WORK TO COMPLETE:
Reproduce every line of the listing below verbatim, keeping the original order and characters.

─── TASK INPUT ───

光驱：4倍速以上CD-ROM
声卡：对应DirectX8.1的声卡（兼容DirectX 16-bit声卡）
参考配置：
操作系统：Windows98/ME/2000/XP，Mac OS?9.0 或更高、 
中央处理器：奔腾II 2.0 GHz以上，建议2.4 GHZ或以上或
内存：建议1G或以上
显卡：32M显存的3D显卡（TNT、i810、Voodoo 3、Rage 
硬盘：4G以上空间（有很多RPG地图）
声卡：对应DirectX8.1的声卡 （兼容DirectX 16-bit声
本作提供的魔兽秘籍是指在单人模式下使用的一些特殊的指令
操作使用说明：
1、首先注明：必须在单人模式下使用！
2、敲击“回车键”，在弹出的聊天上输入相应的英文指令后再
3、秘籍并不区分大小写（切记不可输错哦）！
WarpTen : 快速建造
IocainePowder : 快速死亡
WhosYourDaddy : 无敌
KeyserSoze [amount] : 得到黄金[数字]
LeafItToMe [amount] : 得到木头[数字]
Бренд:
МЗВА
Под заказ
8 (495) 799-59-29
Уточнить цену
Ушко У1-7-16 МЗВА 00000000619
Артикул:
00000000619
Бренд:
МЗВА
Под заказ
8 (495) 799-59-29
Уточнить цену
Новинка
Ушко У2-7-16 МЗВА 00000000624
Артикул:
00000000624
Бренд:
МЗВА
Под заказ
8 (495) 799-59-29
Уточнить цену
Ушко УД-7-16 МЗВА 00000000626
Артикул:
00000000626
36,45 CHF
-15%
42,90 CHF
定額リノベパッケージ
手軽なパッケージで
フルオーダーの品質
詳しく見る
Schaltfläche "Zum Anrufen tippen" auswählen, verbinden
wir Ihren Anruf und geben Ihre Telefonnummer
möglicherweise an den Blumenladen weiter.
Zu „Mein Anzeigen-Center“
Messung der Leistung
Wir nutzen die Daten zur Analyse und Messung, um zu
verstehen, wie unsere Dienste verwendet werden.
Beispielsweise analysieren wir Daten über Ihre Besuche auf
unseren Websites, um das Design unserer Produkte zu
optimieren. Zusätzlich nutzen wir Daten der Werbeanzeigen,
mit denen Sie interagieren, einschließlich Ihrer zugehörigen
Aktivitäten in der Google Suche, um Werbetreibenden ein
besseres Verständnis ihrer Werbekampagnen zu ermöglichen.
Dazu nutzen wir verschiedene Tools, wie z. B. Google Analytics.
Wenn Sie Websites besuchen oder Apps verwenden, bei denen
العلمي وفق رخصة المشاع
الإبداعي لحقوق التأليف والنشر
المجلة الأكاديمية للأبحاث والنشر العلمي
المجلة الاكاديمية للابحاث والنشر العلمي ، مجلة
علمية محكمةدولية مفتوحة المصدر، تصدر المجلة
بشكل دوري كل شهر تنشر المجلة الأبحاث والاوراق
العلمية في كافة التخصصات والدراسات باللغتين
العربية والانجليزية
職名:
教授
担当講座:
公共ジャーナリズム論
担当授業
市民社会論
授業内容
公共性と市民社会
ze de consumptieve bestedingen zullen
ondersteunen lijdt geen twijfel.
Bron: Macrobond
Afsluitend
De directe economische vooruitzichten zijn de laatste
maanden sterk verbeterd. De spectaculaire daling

───

YOUR SOLUTION:
光驱：4倍速以上CD-ROM
声卡：对应DirectX8.1的声卡（兼容DirectX 16-bit声卡）
参考配置：
操作系统：Windows98/ME/2000/XP，Mac OS?9.0 或更高、 
中央处理器：奔腾II 2.0 GHz以上，建议2.4 GHZ或以上或
内存：建议1G或以上
显卡：32M显存的3D显卡（TNT、i810、Voodoo 3、Rage 
硬盘：4G以上空间（有很多RPG地图）
声卡：对应DirectX8.1的声卡 （兼容DirectX 16-bit声
本作提供的魔兽秘籍是指在单人模式下使用的一些特殊的指令
操作使用说明：
1、首先注明：必须在单人模式下使用！
2、敲击“回车键”，在弹出的聊天上输入相应的英文指令后再
3、秘籍并不区分大小写（切记不可输错哦）！
WarpTen : 快速建造
IocainePowder : 快速死亡
WhosYourDaddy : 无敌
KeyserSoze [amount] : 得到黄金[数字]
LeafItToMe [amount] : 得到木头[数字]
Бренд:
МЗВА
Под заказ
8 (495) 799-59-29
Уточнить цену
Ушко У1-7-16 МЗВА 00000000619
Артикул:
00000000619
Бренд:
МЗВА
Под заказ
8 (495) 799-59-29
Уточнить цену
Новинка
Ушко У2-7-16 МЗВА 00000000624
Артикул:
00000000624
Бренд:
МЗВА
Под заказ
8 (495) 799-59-29
Уточнить цену
Ушко УД-7-16 МЗВА 00000000626
Артикул:
00000000626
36,45 CHF
-15%
42,90 CHF
定額リノベパッケージ
手軽なパッケージで
フルオーダーの品質
詳しく見る
Schaltfläche "Zum Anrufen tippen" auswählen, verbinden
wir Ihren Anruf und geben Ihre Telefonnummer
möglicherweise an den Blumenladen weiter.
Zu „Mein Anzeigen-Center“
Messung der Leistung
Wir nutzen die Daten zur Analyse und Messung, um zu
verstehen, wie unsere Dienste verwendet werden.
Beispielsweise analysieren wir Daten über Ihre Besuche auf
unseren Websites, um das Design unserer Produkte zu
optimieren. Zusätzlich nutzen wir Daten der Werbeanzeigen,
mit denen Sie interagieren, einschließlich Ihrer zugehörigen
Aktivitäten in der Google Suche, um Werbetreibenden ein
besseres Verständnis ihrer Werbekampagnen zu ermöglichen.
Dazu nutzen wir verschiedene Tools, wie z. B. Google Analytics.
Wenn Sie Websites besuchen oder Apps verwenden, bei denen
العلمي وفق رخصة المشاع
الإبداعي لحقوق التأليف والنشر
المجلة الأكاديمية للأبحاث والنشر العلمي
المجلة الاكاديمية للابحاث والنشر العلمي ، مجلة
علمية محكمةدولية مفتوحة المصدر، تصدر المجلة
بشكل دوري كل شهر تنشر المجلة الأبحاث والاوراق
العلمية في كافة التخصصات والدراسات باللغتين
العربية والانجليزية
職名:
教授
担当講座:
公共ジャーナリズム論
担当授業
市民社会論
授業内容
公共性と市民社会
ze de consumptieve bestedingen zullen
ondersteunen lijdt geen twijfel.
Bron: Macrobond
Afsluitend
De directe economische vooruitzichten zijn de laatste
maanden sterk verbeterd. De spectaculaire daling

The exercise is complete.